The striped tent they were in was enormous. A steady wind was blowing, surging at times. The tent walls bulged in or out at intervals. The crowd filled the tent. Coir matting had been rolled out across the sodden grass. Lights, cameras, and microphones were concentrated toward the front of the space. There was a director. There was a printed program. The friends, except for Elliot, were in the front-row reserved section. Ned had told Nina she shouldn’t be talking to him too much, but she kept bringing things up. He wanted her to stop counting the crowd. It didn’t matter if there were two hundred or two hundred and fifty, did it?

He was looking at Iva, who was seated in a high-backed gothic chair. She was at the center of the row of notables behind the podium where he would be standing soon enough. Iva did look markedly happier, which went along with the latest from Jacques, who had intercepted them as they entered the tent to report that the critical part of the great settlement/deal with the powers that be had gone through very suddenly, overjoying Iva and Elliot.

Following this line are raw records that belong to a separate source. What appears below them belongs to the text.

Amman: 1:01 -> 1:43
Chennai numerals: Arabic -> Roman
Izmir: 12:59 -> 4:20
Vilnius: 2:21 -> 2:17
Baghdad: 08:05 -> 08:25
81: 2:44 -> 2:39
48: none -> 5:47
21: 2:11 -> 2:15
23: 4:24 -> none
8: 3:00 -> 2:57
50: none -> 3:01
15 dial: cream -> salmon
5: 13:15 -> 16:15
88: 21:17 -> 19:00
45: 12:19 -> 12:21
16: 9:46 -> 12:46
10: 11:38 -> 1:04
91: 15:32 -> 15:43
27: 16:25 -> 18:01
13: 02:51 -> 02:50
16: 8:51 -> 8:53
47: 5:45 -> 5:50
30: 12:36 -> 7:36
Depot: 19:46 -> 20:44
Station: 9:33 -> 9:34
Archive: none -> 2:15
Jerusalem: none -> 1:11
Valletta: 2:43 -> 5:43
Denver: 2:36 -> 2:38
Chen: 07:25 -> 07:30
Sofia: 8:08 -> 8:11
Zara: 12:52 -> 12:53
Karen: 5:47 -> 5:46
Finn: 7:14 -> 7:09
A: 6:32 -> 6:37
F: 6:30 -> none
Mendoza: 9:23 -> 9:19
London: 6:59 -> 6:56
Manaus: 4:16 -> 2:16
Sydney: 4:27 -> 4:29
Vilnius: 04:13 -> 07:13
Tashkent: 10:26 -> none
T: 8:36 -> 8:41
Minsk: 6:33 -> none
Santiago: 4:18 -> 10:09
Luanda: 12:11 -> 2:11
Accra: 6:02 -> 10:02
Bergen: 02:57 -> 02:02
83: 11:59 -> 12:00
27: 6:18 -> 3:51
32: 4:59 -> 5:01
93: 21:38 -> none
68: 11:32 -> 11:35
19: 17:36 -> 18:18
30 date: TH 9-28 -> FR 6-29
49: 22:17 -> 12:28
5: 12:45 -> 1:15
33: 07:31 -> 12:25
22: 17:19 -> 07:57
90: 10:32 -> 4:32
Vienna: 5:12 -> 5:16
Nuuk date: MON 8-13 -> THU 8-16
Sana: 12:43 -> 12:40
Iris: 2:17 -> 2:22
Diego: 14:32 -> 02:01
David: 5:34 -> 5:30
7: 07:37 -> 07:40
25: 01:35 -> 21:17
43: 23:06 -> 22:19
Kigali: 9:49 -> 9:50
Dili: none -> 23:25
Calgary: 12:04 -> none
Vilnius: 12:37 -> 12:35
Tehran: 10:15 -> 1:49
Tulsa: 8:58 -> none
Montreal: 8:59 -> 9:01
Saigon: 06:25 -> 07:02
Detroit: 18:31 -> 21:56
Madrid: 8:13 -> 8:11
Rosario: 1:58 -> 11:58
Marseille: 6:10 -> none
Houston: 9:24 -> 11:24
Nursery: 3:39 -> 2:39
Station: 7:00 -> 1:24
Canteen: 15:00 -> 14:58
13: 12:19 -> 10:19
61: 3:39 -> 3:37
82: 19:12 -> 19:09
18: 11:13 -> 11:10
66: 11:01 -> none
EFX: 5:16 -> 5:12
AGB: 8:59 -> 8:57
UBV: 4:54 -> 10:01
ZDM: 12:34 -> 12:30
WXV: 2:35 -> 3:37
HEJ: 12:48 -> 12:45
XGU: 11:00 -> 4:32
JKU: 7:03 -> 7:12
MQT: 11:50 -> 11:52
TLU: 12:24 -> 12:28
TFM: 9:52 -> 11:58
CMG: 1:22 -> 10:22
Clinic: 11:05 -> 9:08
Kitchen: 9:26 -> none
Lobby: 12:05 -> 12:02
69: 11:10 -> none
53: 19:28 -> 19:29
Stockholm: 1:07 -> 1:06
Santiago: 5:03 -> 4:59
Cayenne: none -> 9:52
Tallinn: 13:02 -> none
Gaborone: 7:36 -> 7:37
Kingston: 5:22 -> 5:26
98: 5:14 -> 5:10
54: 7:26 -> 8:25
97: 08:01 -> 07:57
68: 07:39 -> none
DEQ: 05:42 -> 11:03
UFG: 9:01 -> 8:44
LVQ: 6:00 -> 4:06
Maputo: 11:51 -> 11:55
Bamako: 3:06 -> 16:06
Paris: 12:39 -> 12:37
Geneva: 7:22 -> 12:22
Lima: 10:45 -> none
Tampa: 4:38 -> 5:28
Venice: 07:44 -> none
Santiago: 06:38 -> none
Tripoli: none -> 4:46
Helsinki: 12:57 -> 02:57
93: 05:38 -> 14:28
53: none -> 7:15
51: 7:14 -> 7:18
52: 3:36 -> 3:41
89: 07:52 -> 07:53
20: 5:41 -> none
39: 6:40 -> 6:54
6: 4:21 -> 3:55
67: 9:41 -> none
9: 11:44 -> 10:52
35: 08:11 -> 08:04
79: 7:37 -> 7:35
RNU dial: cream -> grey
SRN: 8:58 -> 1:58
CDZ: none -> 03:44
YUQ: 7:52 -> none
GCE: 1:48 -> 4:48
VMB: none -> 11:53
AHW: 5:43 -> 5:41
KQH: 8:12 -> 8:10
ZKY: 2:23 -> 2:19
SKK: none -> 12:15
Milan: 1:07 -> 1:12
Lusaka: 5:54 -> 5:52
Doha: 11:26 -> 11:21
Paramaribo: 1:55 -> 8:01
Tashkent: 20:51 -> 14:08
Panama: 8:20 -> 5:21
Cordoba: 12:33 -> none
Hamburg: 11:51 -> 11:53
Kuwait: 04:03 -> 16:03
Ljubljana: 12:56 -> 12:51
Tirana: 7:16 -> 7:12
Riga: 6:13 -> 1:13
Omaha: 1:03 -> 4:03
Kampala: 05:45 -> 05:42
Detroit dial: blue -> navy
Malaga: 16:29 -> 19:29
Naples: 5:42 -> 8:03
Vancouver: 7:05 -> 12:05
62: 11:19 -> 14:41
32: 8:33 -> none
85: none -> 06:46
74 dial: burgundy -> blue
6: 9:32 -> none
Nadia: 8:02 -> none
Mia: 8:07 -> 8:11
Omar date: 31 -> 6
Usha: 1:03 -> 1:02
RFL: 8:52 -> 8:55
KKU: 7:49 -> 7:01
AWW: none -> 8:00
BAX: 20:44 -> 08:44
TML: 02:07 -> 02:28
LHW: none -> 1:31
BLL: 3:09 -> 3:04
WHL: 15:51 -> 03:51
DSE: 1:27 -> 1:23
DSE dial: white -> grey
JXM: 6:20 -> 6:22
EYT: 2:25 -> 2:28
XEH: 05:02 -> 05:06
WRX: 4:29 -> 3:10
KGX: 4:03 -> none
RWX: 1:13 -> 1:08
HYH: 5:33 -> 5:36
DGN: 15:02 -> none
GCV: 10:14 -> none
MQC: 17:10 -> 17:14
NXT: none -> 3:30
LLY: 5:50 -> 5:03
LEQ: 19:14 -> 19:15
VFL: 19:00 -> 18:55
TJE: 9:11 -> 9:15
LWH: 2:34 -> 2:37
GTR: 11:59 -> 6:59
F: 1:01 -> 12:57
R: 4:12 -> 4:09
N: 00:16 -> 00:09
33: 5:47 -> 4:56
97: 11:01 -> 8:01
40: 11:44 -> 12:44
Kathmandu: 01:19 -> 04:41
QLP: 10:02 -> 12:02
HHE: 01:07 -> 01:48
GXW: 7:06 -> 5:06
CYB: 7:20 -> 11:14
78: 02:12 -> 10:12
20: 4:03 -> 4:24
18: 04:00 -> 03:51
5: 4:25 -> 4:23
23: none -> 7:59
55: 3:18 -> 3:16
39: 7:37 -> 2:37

Iva was resplendent in what Nina had described as a Restoration wench mourning gown. It was true that she was showing a certain amount of flesh. A question that was never asked was, Why are you staring at that naked babe? was something Douglas had said. Joris was on Ned’s left. He had his eyes closed. Gruen was on Joris’s left.

Ah, death, Ned thought. Probably he would have to fight Nina to get her to promise no ceremony for him, when his time came. He’d never been to a funeral he liked. He felt cranky. It was Ronald Reagan who said Beware of empty hoopla.

Iva was doing something unattractive, which was to straighten her arm and pluck at the loose flesh on her elbow. Nina had pointed out that Iva did this when she was excited.

He was, he felt, attending reasonably well to the proceedings despite thinking about himself too much. A woman was singing “Für Elise,” accompanied by a CD. It was a song that always drew him into negative thoughts. He took Nina’s hand. He was convinced that she was pregnant. Children hated having old parents, and their child would have one old parent and one not old, and that would be the best he could do for the little creature. The Israeli consul general for Newark had gone on interminably. According to Jacques, there were numbers of what he called plainclothes Israelis around the premises, some of them removing cartons from the tower basement. He was going to break Nina’s heart, but he would strongly prefer not to see Jacques, with his black headband, ever again, not even in his charming caravan in a cowfield in Lyon. The consul general had said too much but the representative of the Ligues des droits de l’homme had said almost nothing. Ned knew who he was. He was a personal hero of Ned’s.

There was a shuffling going on in the audience. The feet of the metal folding chairs were sinking unevenly into the matting as it absorbed water.

He was on next. Then it would be Gruen and Joris reading what had been given them, like zombies, despite having said they wouldn’t. For a funerary event there should be something like a black tent available, not this festive entity they were in.